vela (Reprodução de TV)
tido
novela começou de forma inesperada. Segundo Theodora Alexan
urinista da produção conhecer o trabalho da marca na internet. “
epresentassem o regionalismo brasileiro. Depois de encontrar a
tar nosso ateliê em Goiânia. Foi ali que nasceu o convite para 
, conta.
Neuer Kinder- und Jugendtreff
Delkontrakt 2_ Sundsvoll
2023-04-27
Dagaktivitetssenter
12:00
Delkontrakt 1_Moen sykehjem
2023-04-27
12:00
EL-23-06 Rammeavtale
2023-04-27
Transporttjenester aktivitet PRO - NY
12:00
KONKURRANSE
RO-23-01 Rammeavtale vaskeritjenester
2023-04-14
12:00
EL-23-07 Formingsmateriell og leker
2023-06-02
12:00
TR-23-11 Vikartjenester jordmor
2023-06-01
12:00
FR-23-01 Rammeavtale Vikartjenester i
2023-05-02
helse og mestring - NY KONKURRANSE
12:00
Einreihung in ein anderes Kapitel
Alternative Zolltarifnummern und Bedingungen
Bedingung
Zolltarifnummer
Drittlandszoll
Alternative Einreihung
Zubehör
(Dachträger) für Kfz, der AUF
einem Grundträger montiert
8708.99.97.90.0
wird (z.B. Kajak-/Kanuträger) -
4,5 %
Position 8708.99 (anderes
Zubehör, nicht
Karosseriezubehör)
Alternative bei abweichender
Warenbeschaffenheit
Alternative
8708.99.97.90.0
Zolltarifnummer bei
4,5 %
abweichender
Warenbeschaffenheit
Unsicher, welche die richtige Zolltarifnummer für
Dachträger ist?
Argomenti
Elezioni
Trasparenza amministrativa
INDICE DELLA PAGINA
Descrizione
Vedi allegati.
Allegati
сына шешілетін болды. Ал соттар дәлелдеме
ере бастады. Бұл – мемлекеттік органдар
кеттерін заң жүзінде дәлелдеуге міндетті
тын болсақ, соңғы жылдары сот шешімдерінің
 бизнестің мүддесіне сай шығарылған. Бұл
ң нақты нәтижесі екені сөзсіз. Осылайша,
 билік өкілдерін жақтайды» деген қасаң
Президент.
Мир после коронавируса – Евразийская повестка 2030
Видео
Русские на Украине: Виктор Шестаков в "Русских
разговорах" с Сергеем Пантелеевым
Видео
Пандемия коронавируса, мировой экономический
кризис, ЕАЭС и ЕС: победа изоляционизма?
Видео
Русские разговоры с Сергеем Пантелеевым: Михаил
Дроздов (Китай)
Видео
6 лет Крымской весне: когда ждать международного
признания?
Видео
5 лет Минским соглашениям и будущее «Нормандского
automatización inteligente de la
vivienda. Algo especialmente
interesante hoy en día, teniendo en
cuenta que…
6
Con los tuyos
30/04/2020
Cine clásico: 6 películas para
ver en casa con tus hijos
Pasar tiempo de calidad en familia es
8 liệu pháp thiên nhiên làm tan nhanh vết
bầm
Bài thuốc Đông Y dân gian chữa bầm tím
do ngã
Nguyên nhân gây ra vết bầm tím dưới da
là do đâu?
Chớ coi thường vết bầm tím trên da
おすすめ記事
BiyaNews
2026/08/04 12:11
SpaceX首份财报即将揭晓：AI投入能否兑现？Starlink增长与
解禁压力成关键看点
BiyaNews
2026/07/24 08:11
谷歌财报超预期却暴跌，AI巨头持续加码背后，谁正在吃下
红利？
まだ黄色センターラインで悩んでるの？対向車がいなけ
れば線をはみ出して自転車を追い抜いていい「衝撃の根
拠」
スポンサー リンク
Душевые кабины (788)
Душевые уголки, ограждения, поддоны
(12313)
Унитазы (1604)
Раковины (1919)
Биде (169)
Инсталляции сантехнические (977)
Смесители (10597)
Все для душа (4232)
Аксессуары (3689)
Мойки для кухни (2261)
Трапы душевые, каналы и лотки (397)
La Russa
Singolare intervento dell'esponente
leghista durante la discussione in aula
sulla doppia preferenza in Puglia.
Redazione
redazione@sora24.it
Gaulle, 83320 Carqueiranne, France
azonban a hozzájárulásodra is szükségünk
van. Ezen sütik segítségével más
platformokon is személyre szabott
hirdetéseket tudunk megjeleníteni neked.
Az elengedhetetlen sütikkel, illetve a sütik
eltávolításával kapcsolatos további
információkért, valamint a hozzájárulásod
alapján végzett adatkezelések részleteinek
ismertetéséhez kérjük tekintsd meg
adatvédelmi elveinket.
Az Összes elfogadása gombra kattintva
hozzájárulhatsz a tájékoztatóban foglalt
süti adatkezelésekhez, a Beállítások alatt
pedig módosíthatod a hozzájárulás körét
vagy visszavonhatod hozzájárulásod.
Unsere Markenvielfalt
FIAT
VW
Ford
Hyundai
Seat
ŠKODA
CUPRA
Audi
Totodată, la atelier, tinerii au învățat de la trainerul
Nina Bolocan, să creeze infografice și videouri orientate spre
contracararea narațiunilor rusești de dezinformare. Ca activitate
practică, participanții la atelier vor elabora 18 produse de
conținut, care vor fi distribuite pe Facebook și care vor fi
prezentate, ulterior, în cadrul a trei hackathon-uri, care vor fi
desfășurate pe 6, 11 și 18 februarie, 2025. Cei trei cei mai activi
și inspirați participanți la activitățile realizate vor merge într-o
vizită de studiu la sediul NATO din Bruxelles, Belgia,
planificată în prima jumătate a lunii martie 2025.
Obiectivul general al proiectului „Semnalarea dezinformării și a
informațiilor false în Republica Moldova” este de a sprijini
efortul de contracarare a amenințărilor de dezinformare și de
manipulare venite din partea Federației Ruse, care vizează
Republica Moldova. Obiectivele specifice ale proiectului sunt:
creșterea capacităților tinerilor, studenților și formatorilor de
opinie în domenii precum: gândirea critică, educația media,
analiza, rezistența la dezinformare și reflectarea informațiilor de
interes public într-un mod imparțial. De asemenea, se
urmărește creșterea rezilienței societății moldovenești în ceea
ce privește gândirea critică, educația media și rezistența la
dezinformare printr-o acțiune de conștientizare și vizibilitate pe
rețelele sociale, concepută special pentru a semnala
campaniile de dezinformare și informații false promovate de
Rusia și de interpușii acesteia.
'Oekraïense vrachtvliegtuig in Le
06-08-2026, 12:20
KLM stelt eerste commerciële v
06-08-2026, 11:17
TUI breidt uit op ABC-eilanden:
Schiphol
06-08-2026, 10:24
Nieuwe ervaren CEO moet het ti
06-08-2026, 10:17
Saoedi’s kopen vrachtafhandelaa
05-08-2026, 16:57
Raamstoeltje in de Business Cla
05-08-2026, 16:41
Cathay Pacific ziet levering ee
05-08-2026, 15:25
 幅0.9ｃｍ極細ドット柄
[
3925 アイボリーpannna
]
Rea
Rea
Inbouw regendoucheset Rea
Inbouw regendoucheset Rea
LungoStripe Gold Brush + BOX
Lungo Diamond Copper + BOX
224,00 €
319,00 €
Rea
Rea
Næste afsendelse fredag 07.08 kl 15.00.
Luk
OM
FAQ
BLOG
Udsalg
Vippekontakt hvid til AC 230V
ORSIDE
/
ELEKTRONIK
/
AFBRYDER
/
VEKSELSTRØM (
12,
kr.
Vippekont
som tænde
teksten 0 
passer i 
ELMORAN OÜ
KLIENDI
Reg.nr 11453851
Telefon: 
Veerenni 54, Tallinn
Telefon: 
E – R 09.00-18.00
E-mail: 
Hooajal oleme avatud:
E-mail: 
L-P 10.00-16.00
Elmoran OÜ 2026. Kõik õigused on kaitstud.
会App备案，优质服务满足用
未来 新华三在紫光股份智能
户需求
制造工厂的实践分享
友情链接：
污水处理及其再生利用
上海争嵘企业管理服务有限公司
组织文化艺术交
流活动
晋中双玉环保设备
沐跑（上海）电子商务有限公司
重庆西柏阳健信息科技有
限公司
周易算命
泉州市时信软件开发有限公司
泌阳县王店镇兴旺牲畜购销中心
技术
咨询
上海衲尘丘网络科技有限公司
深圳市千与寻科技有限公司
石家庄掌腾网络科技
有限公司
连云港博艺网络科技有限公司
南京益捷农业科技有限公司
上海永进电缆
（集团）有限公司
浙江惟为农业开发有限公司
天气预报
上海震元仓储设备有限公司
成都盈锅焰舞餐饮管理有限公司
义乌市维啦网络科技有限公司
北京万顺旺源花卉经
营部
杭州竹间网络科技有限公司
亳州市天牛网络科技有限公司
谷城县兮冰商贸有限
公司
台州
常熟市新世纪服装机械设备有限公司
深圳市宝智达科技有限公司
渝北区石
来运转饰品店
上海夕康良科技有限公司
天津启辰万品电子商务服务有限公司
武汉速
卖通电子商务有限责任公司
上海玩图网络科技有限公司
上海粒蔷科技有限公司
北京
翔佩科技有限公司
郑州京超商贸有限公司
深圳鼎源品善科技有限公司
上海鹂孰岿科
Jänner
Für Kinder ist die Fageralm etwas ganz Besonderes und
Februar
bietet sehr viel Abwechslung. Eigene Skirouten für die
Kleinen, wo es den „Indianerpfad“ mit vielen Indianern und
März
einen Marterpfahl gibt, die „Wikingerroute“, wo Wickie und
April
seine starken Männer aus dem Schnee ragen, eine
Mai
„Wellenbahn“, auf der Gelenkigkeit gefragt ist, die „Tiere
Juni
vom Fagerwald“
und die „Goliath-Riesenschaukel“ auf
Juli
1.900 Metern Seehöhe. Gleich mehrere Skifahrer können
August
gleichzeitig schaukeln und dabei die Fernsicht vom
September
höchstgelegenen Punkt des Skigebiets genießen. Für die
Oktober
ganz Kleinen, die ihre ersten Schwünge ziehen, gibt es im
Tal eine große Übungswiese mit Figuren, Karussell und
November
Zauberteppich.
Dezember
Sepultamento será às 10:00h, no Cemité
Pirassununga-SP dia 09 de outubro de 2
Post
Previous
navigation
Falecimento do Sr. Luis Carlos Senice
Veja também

━━━━━━━━━━━━━━━━━━━━

**Exercise requirements**
Would you copy out exactly the lines above that start at the one containing "campaniile de dezinformare" and end at the one containing "06-08-2026, 10:17", inclusive?

**Response box**
campaniile de dezinformare și informații false promovate de
Rusia și de interpușii acesteia.
'Oekraïense vrachtvliegtuig in Le
06-08-2026, 12:20
KLM stelt eerste commerciële v
06-08-2026, 11:17
TUI breidt uit op ABC-eilanden:
Schiphol
06-08-2026, 10:24
Nieuwe ervaren CEO moet het ti
06-08-2026, 10:17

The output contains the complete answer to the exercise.